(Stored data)
*** Begin section ***
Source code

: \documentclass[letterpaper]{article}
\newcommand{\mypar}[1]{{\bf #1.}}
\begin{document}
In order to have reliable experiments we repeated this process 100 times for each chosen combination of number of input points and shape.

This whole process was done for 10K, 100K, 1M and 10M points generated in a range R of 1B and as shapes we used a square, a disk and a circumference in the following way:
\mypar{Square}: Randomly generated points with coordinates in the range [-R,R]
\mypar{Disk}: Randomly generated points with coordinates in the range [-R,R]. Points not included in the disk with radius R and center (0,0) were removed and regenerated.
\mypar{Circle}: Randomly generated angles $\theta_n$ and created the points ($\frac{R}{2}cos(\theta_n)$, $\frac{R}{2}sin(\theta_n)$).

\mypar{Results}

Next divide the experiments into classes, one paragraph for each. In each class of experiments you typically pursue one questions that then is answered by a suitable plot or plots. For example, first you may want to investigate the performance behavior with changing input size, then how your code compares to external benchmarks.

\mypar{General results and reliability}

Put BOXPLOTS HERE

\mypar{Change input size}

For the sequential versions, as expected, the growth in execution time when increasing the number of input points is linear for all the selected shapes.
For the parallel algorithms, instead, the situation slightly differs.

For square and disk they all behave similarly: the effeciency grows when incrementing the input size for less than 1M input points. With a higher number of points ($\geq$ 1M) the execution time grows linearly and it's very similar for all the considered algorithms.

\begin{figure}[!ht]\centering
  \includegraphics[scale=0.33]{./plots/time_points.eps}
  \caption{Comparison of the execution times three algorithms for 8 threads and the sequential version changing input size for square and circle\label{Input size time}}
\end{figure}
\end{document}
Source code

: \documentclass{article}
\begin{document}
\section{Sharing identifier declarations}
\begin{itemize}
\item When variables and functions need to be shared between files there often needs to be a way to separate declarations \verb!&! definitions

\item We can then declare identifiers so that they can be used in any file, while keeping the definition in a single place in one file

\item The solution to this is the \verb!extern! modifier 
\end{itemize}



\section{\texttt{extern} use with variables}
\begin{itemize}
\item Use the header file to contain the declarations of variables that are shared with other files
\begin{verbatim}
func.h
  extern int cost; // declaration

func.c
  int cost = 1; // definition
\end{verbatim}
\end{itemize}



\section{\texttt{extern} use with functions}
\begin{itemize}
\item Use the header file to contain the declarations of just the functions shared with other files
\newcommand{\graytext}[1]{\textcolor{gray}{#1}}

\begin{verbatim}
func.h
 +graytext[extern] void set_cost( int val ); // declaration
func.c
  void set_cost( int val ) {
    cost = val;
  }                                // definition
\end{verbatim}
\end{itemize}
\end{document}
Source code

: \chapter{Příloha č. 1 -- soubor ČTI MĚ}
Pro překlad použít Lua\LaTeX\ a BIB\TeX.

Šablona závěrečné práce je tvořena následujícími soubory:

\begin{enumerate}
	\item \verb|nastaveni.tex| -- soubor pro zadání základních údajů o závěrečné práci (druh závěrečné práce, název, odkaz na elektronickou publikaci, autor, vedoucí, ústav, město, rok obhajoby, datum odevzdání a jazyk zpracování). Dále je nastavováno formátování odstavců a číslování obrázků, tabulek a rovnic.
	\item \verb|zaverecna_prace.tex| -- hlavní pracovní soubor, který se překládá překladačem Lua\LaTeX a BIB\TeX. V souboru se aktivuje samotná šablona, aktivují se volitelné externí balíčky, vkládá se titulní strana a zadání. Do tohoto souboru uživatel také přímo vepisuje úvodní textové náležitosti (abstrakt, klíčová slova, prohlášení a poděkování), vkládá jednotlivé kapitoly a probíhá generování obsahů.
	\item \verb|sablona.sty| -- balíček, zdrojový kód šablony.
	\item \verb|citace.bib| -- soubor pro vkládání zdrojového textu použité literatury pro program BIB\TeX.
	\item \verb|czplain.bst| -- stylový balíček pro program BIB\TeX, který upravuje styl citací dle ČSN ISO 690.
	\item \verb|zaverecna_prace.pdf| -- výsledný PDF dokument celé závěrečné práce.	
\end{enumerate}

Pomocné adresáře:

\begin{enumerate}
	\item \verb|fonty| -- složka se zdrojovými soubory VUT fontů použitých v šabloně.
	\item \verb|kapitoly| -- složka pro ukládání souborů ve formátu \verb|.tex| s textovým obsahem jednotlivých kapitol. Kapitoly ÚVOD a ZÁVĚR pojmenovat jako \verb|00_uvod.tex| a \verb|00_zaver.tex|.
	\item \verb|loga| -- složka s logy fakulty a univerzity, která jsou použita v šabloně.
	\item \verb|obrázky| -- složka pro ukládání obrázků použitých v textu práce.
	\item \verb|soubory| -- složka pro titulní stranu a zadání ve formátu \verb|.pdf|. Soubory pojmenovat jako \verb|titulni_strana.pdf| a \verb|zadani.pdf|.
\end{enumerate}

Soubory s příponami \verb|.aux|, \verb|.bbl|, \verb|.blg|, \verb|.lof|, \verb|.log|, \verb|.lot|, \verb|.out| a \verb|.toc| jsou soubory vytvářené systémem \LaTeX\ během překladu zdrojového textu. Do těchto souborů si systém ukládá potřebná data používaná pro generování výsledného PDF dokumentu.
*** End section ***
Wherever the string "each" occurs in the records above, copy that line.

In order to have reliable experiments we repeated this process 100 times for each chosen combination of number of input points and shape.
Next divide the experiments into classes, one paragraph for each. In each class of experiments you typically pursue one questions that then is answered by a suitable plot or plots. For example, first you may want to investigate the performance behavior with changing input size, then how your code compares to external benchmarks.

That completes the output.